- [Your task]:
Reproduce every line of the material below verbatim, preserving each character and the original order.

Items from a dataset:
________________________________________

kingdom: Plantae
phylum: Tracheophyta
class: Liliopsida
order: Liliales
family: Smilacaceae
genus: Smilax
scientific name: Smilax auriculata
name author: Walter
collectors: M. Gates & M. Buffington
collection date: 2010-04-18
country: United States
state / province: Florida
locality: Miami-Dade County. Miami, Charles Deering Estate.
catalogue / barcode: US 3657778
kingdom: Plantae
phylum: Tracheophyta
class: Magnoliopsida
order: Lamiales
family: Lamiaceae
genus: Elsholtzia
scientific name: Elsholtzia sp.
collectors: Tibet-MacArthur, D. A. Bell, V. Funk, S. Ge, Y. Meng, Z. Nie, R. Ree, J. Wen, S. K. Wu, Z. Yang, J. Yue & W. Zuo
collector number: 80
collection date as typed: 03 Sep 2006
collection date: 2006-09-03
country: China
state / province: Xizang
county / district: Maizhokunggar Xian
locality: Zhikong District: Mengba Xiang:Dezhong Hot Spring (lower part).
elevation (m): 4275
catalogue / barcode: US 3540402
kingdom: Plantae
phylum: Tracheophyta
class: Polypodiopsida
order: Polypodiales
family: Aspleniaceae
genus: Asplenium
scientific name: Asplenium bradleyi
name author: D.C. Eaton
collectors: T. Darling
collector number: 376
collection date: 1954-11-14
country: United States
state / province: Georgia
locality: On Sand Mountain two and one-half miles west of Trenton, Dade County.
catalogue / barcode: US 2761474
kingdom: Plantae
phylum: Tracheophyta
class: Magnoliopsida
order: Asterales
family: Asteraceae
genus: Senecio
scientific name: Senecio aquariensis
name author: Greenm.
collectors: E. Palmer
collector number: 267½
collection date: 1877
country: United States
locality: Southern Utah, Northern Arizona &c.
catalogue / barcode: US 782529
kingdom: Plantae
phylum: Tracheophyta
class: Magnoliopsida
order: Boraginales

________________________________________

- [Correct answer]:
kingdom: Plantae
phylum: Tracheophyta
class: Liliopsida
order: Liliales
family: Smilacaceae
genus: Smilax
scientific name: Smilax auriculata
name author: Walter
collectors: M. Gates & M. Buffington
collection date: 2010-04-18
country: United States
state / province: Florida
locality: Miami-Dade County. Miami, Charles Deering Estate.
catalogue / barcode: US 3657778
kingdom: Plantae
phylum: Tracheophyta
class: Magnoliopsida
order: Lamiales
family: Lamiaceae
genus: Elsholtzia
scientific name: Elsholtzia sp.
collectors: Tibet-MacArthur, D. A. Bell, V. Funk, S. Ge, Y. Meng, Z. Nie, R. Ree, J. Wen, S. K. Wu, Z. Yang, J. Yue & W. Zuo
collector number: 80
collection date as typed: 03 Sep 2006
collection date: 2006-09-03
country: China
state / province: Xizang
county / district: Maizhokunggar Xian
locality: Zhikong District: Mengba Xiang:Dezhong Hot Spring (lower part).
elevation (m): 4275
catalogue / barcode: US 3540402
kingdom: Plantae
phylum: Tracheophyta
class: Polypodiopsida
order: Polypodiales
family: Aspleniaceae
genus: Asplenium
scientific name: Asplenium bradleyi
name author: D.C. Eaton
collectors: T. Darling
collector number: 376
collection date: 1954-11-14
country: United States
state / province: Georgia
locality: On Sand Mountain two and one-half miles west of Trenton, Dade County.
catalogue / barcode: US 2761474
kingdom: Plantae
phylum: Tracheophyta
class: Magnoliopsida
order: Asterales
family: Asteraceae
genus: Senecio
scientific name: Senecio aquariensis
name author: Greenm.
collectors: E. Palmer
collector number: 267½
collection date: 1877
country: United States
locality: Southern Utah, Northern Arizona &c.
catalogue / barcode: US 782529
kingdom: Plantae
phylum: Tracheophyta
class: Magnoliopsida
order: Boraginales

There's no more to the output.